Let $p$ be a permutation and let $d$ be the smallest integer so that $p$ can be written as the union of $d$ increasing subsequences. Prove that the longest decreasing subsequence of $p$ consists of $d$ elements.
I just need a hint, please don't do the whole question for me. I'm just struggling on how to approach this question.
Thank you!
On
Well, let us see. Since p is a permutation, everything in it is distinct, unless I am misinterpreting.
I have more or less an exact answer.
Here is the hints for them.
a) It should be obvious that the longest decreasing subsequence cannot have more than d elements.

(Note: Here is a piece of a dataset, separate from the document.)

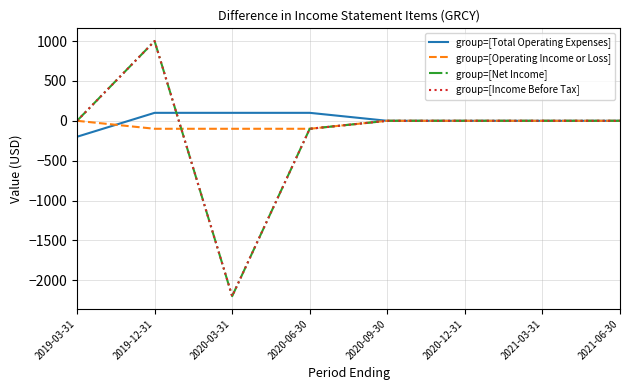

Which has a higher value, 2019-03-31 or 2020-09-30?

2020-09-30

b) Next, you split p into d increasing subsequences, in the most intuitive way possible. If something can be put into the first subsequence, put it there. You want to show that this division creates the least number of increasing subsequences. (I did not prove it, but it seems obvious.) Afterwards, you want to show that you can find a decreasing subsequence from this division, such that there is one element from every increasing subsequence.
Here is the exact answer.
Consider a longest decreasing subsequence.
Can it be more than d elements?
Let the longest decreasing subsequence be 9 7 4 3 2. Can p be written as a union of, say, 4 increasing subsequences? No. the 7 must belong to a different one than the 9. The 4 must belong to a different one than the 7, and so on.
So, can it be less than d elements?
First of all, we can make the d subsequences distinct. In other words, no element is in 2 of them.
So, we have our permutation p = $e_1e_2...$, and we divide it into increasing subsequence as follows.
$e_1$ is $a_1$. For each $e_i$, go in order. Is it higher than the last element of $a_1$, if so, it is in $a_1$. If not, is it higher than the last element of $a_2$? If so, put it in $a_2$. If it is not higher than all the current subsequences, make a new one.
I claim that this division creates the least number of increasing subsequences. Prove it. Let the number be $d$.
Now, I want to find a decreasing subsequence. I claim that I can find a decreasing subsequence of at least d. Here is how I do it.
the last element, $l_d$ of the subsequence is the first element of $a_d$. Now, there must be an element of $a_{d-1}$ before $a_d$. Take the last element of $a_{d-1}$ that is before $l_{d}$. I claim that this element is bigger than $a_d$. If not, then $l_d$ should be in $a_{d-1}$ or $a_{d-2}$, etc. Continue until $a_1$, and now you have a decreasing subsequence of length d.
Hint: Show that this is a special case of the Dilworth's Theorem.